Vor dem Fujisan-Hotel, 8th station, 3400 m.ü.M.
Die letzte Etappe bis zum Gipfel glich einer eigentlichen Prozession - im Dunkeln konnte man lediglich die langen Lichterketten erkennen, die durch die vielen Stirnlampen gebildet wurden und sich den Berg hinaufschlängelten. Da auf dieser Höhe die verschiedenen Routen zusammentreffen, war das Gedränge auf dem Weg entsprechend gross, sodass es zu regelrechten Staus kam. Mit viel Geduld und ein wenig Ellenbogeneinsatz erreichten wir genau zum Sonnenaufgang, der sich wegen der dichten Wolken ein wenig verzögerte, den Gipfel und konnten uns mit vielen weiteren erschöpften Wanderern der wunderschönen Aussicht erfreuen.

Zwei Löwen bewachen den Torii, durch den man gehen muss. Das Ziel ist erreicht! Der Fuji-san mit 3776 m.ü.M. ist erklommen! Zeit: ca. 04.40 Uhr.

Man beachte die Handschuhe (fast schon japanisch...)

Es gibt tausende von Sonnenaufgängen auf dem Mount Fuji!

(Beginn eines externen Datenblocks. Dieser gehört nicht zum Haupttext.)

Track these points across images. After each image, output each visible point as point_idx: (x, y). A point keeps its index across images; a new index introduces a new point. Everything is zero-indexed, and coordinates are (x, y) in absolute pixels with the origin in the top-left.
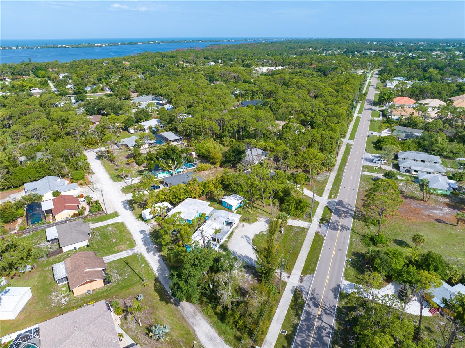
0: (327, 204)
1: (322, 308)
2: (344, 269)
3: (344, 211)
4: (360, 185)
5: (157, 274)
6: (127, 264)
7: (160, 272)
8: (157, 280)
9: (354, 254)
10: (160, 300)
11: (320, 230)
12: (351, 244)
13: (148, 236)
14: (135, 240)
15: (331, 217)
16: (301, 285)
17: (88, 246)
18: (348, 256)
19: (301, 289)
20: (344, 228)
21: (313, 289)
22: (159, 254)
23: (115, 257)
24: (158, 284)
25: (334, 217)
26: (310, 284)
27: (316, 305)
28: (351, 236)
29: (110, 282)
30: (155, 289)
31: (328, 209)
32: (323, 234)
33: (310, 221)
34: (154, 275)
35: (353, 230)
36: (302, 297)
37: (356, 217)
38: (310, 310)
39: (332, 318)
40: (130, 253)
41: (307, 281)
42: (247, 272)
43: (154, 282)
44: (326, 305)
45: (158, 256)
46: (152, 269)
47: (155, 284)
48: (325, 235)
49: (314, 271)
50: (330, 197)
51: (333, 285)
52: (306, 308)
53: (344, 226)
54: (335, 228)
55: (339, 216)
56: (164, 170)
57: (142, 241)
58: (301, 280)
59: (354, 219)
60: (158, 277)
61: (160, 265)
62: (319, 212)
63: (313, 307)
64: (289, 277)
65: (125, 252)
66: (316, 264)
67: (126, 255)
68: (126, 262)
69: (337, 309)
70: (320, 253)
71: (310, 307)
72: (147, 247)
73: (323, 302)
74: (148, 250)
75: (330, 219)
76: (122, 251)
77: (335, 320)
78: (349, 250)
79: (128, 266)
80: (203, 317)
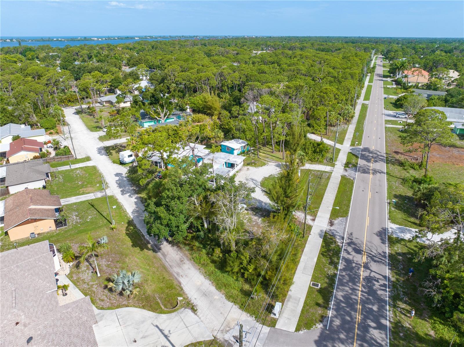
0: (350, 151)
1: (367, 255)
2: (387, 211)
3: (372, 157)
4: (386, 135)
5: (132, 217)
6: (93, 206)
7: (136, 214)
8: (130, 223)
9: (396, 196)
10: (133, 246)
11: (346, 174)
12: (390, 187)
13: (125, 179)
14: (107, 182)
15: (358, 161)
16: (332, 228)
17: (44, 187)
18: (389, 198)
19: (333, 233)
20: (375, 172)
21: (350, 232)
22: (136, 195)
23: (77, 199)
24: (132, 228)
25: (361, 162)
26: (345, 228)
27: (358, 251)
28: (387, 179)
29: (65, 225)
30: (126, 233)
31: (352, 154)
32: (351, 177)
33: (333, 165)
34: (127, 217)
35: (387, 173)
36: (335, 242)
37: (388, 161)
38: (350, 257)
39: (384, 266)
40: (99, 195)
41: (339, 224)
42: (255, 215)
43: (127, 225)
44: (372, 251)
45: (135, 198)
46: (126, 211)
47: (127, 227)
48: (354, 178)
49: (347, 213)
50: (352, 144)
51: (377, 229)
52: (343, 254)
53: (377, 170)
54: (365, 171)
55: (368, 161)
56: (152, 119)
57: (117, 183)
58: (331, 224)
59: (387, 163)
60: (133, 220)
61: (137, 208)
62: (342, 158)
63: (353, 253)
64: (314, 220)
65: (92, 194)
66: (348, 206)
67: (94, 198)
68: (92, 204)
69: (389, 256)
70: (351, 196)
71: (349, 253)
72: (122, 189)
73: (367, 248)
74: (123, 193)
75: (357, 163)
76: (89, 193)
77: (389, 269)
78: (389, 193)
79: (93, 208)
80: (194, 265)
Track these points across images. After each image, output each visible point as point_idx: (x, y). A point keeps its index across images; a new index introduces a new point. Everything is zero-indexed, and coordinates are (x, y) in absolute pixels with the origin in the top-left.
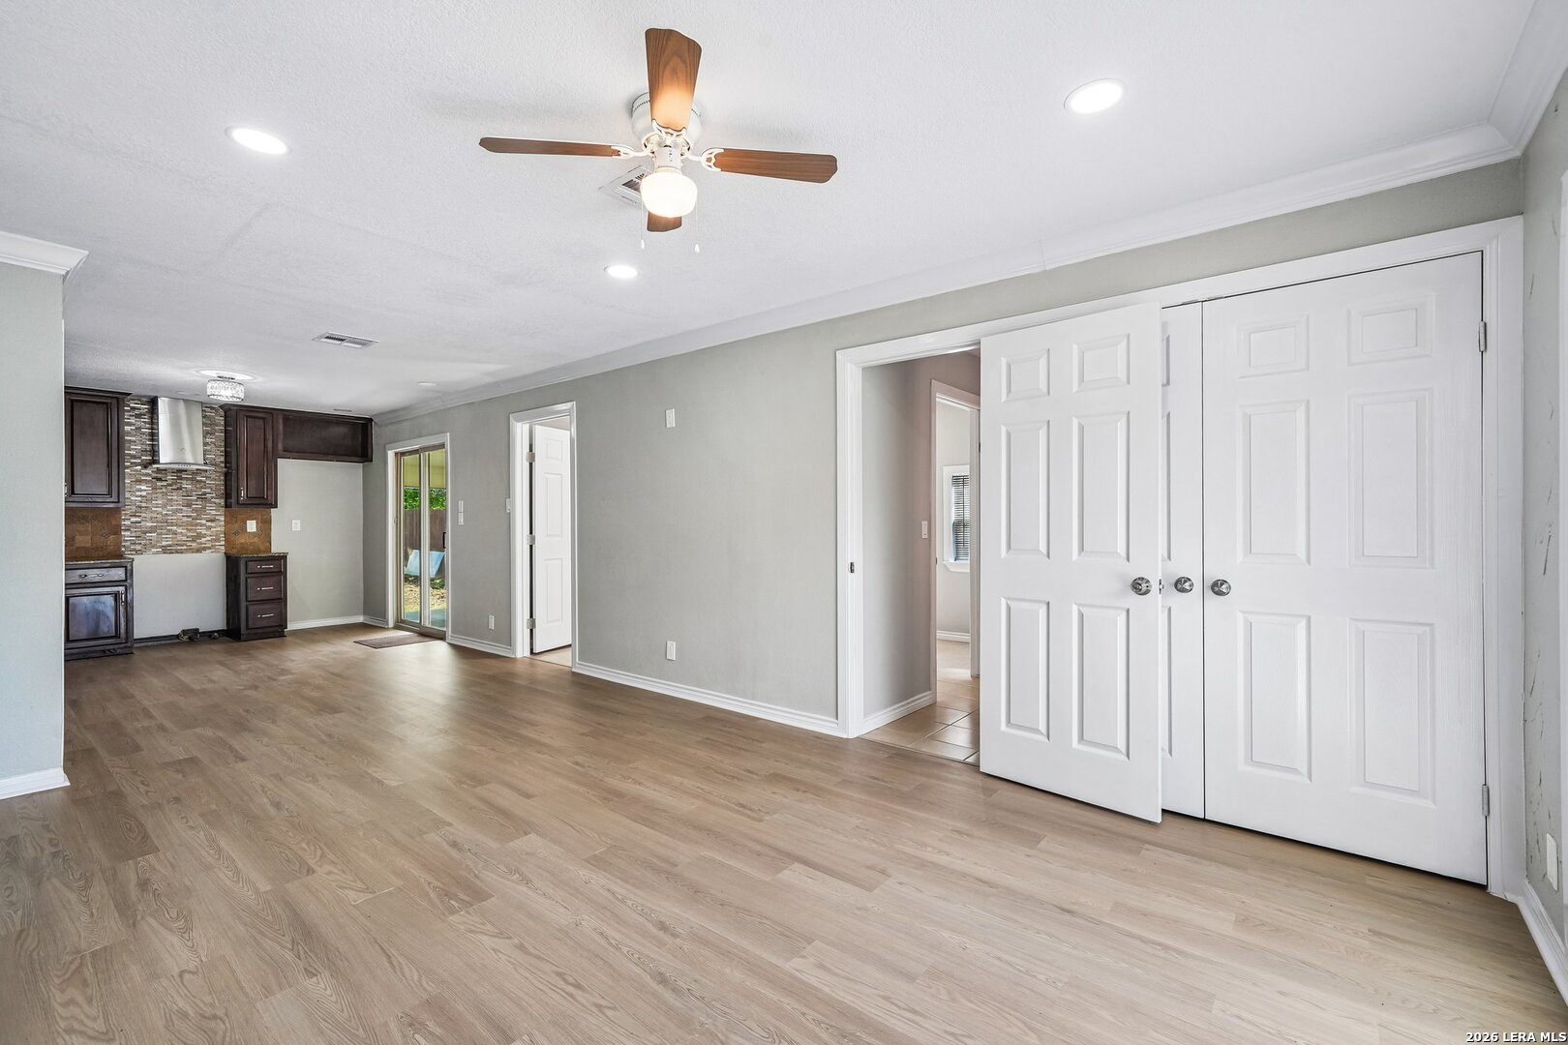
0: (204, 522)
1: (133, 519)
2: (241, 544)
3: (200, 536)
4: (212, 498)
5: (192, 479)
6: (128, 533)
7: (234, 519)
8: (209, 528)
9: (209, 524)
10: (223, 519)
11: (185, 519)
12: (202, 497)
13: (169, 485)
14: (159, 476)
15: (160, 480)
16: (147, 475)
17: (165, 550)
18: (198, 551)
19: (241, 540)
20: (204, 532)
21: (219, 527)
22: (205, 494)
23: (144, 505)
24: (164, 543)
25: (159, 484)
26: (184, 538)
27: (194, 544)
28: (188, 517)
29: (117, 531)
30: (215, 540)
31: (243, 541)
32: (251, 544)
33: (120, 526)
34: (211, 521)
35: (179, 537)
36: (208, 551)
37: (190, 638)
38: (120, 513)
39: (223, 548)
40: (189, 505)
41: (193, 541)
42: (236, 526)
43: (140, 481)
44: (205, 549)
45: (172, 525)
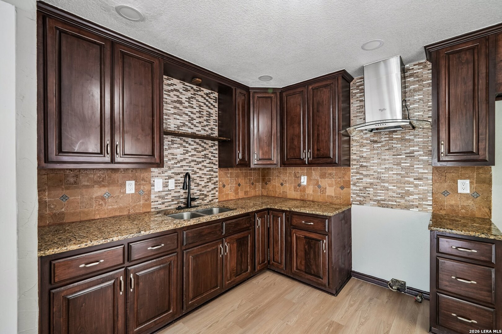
0: (412, 180)
1: (358, 176)
2: (452, 206)
3: (408, 193)
4: (420, 155)
5: (403, 139)
6: (354, 188)
7: (443, 178)
8: (416, 186)
9: (416, 182)
10: (430, 177)
11: (395, 176)
12: (410, 155)
13: (383, 146)
14: (375, 139)
15: (375, 142)
16: (367, 139)
17: (381, 204)
18: (407, 207)
19: (450, 201)
20: (411, 189)
21: (426, 186)
22: (413, 152)
23: (364, 164)
24: (379, 198)
25: (376, 145)
26: (395, 195)
27: (403, 201)
28: (397, 174)
29: (346, 185)
30: (422, 199)
31: (453, 202)
32: (463, 207)
33: (349, 181)
34: (419, 179)
35: (391, 193)
36: (416, 210)
37: (398, 289)
38: (350, 170)
39: (430, 208)
40: (398, 164)
41: (402, 197)
42: (445, 185)
43: (362, 145)
44: (412, 206)
45: (383, 181)
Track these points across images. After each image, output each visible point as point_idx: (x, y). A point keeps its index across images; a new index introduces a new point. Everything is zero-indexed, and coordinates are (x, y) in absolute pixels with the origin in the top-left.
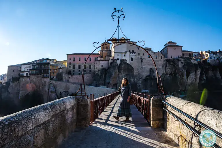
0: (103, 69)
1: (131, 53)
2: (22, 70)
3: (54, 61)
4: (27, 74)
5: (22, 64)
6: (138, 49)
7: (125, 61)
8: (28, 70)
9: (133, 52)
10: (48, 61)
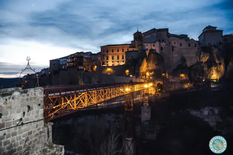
0: (132, 60)
1: (161, 42)
2: (61, 63)
3: (89, 54)
4: (65, 67)
5: (60, 58)
6: (169, 38)
7: (155, 51)
8: (65, 63)
9: (163, 41)
10: (82, 55)
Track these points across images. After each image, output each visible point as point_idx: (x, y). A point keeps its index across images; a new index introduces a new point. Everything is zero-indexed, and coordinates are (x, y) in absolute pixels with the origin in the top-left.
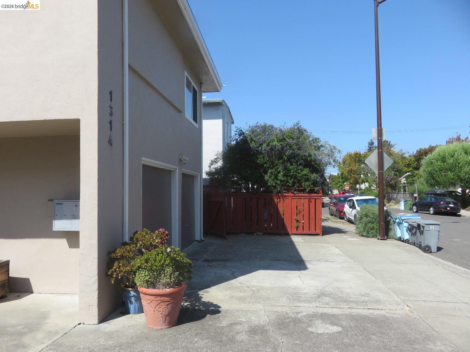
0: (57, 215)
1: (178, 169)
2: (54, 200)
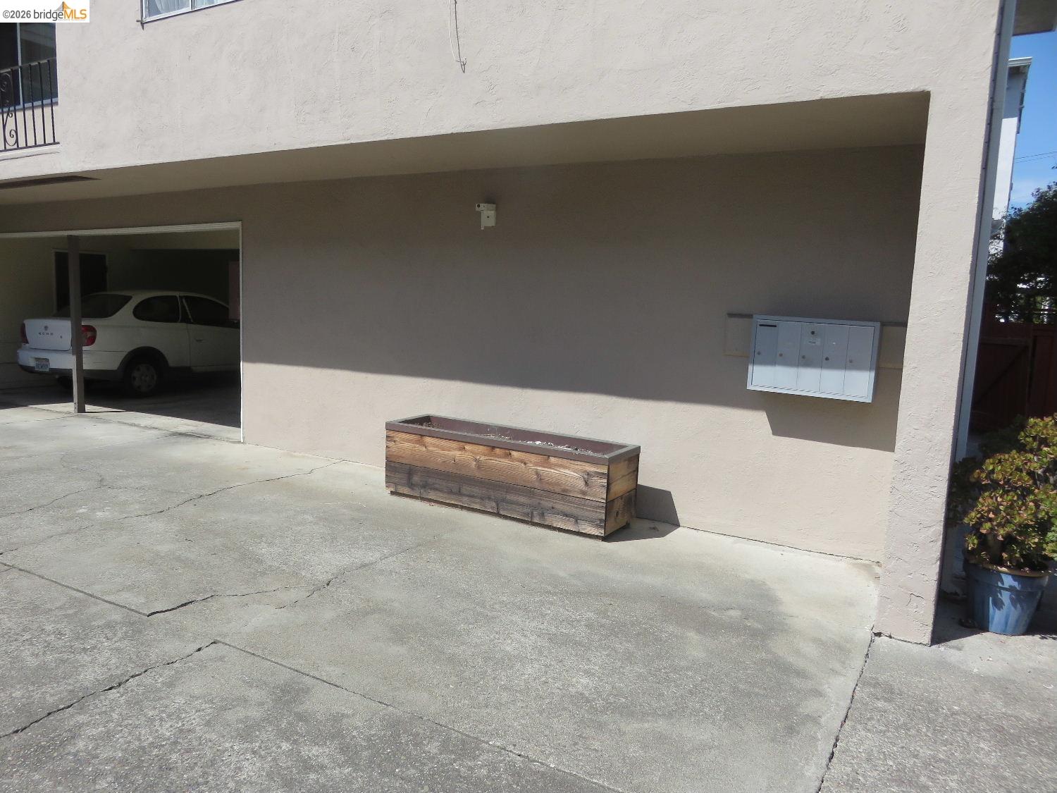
0: (759, 353)
2: (754, 316)
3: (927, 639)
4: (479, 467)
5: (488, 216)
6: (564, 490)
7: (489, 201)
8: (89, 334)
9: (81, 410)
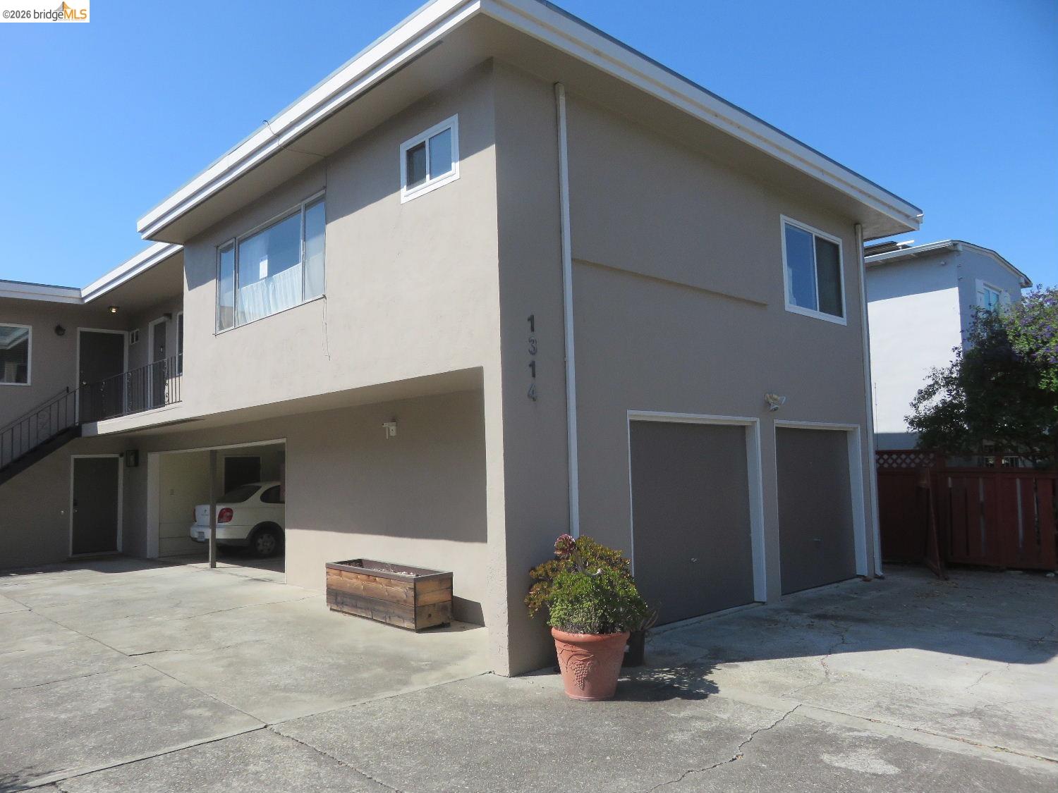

Blick auf den Yamanaka-ko-See

Beim Kraterrand
Wir trotzten der eisigen Kälte und dem beissenden Wind jedoch nur kurz, bevor wir uns nach einem heissen Kaffee und einer Miso-Suppo wieder auf den Weg hinunter machten. Der Abstieg war im grossen und ganzen eine einzige Rutschpartie, der lose Schotter brachte so manchen zu Fall.
Nach zackigen 3 Stunden erreichten wir schliesslich wieder unseren Ausgangspunkt und wir verstanden nun, weshalb wir am Vortag so viele Rückkehrer gesehen hatten, die zwar zu Tode erschöpft aussahen, dafür aber ein zufriedenes Lächeln im Gesicht trugen. Auch wir waren nun stolz auf uns, hatten wir den verehrten und gefürchteten Fuji-san, den Piz Palü Japans, bezwungen!